Report – By the ABC’s Europe correspondent Mary Gearin in Brussels
Australia’s has defended last year’s ASIO raids on a lawyer for East Timor and expressed offence at claims aired by the tiny nation in its case at the International Court of Justice.
East Timor is in the court at The Hague demanding Australia return documents and data seized in the raids on the office and house of lawyer Bernard Collaery last year.
East Timor says its national security and sovereignty was violated and that Australia has breached international law.
Yesterday, East Timor’s leading counsel Sir Eli Lauterpacht called the ASIO raids “unprecedented, improper and inexplicable”.
Australia’s solicitor-general, Justin Gleeson, has now had a chance to respond.
“Coming from such an authority as Sir Eli, those remarks wound,” he said.
Gleeson said Attorney-General George Brandis had also given further undertakings to satisfy East Timor’s concerns about the use of the seized materials.
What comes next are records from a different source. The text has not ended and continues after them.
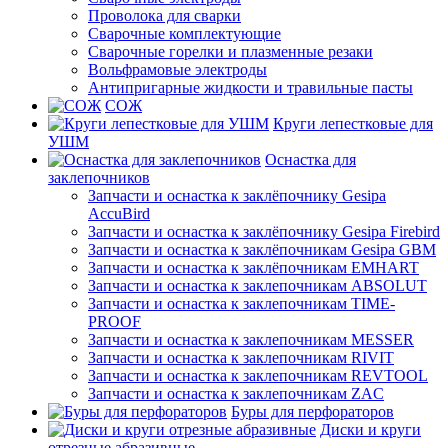
Проволока для сварки
Сварочные комплектующие
Сварочные горелки и плазменные резаки
Вольфрамовые электроды
Антипригарные жидкости и травильные пасты
СОЖ
Круги лепестковые для
УШМ
Оснастка для
заклепочников
Запчасти и оснастка к заклёпочнику Gesipa
AccuBird
Запчасти и оснастка к заклёпочнику Gesipa Firebird
Запчасти и оснастка к заклёпочникам Gesipa GBM
Запчасти и оснастка к заклёпочникам EMHART
Запчасти и оснастка к заклепочникам ABSOLUT
Запчасти и оснастка к заклепочникам TIME-
PROOF
Запчасти и оснастка к заклепочникам MESSER
Запчасти и оснастка к заклепочникам RIVIT
Запчасти и оснастка к заклепочникам REVTOOL
Запчасти и оснастка к заклепочникам ZAC
Буры для перфораторов
Диски и круги
отрезные абразивные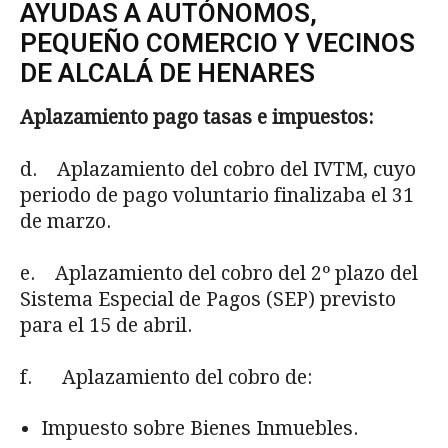
AYUDAS A AUTÓNOMOS,
PEQUEÑO COMERCIO Y VECINOS
DE ALCALÁ DE HENARES
Aplazamiento pago tasas e impuestos:
d. Aplazamiento del cobro del IVTM, cuyo
periodo de pago voluntario finalizaba el 31
de marzo.
e. Aplazamiento del cobro del 2º plazo del
Sistema Especial de Pagos (SEP) previsto
para el 15 de abril.
f. Aplazamiento del cobro de:
Impuesto sobre Bienes Inmuebles.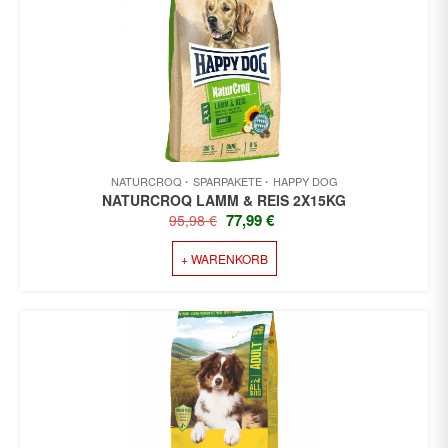
NATURCROQ
SPARPAKETE
HAPPY DOG
NATURCROQ LAMM & REIS 2X15KG
URSPRÜNGLICHER
AKTUELLER
77,99
€
95,98
€
PREIS
PREIS
+ WARENKORB
WAR:
IST:
95,98 €
77,99 €.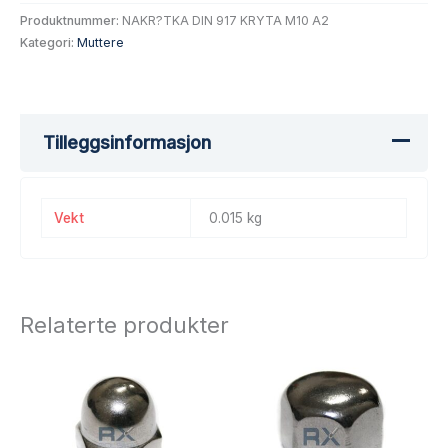
Produktnummer:
NAKR?TKA DIN 917 KRYTA M10 A2
Kategori:
Muttere
Tilleggsinformasjon
Vekt
0.015 kg
Relaterte produkter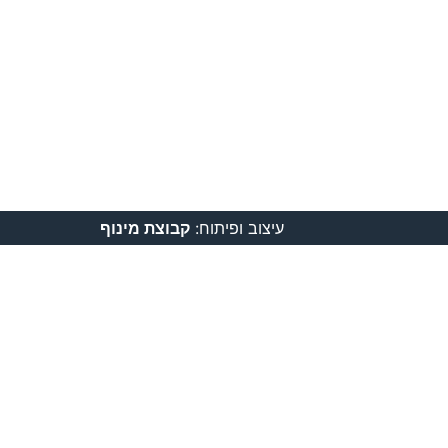
עיצוב ופיתוח:
קבוצת מינוף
Senator Brandis has ordered that the information must not be communicated to anyone for any purpose other than to protect national security until the International Court of Justice makes an order.
John Reid from the Attorney-General’s Department says it is offensive that East Timor has been reluctant to believe previous undertakings.
“To question the veracity of these undertakings and to suggest from the bar table that the undertakings have either not been implemented or are somehow without legal force, as our friends did yesterday, is both wrong as a matter of law and frankly, offensive,” he said.
“Australia has made the undertakings. Australia will honour them.”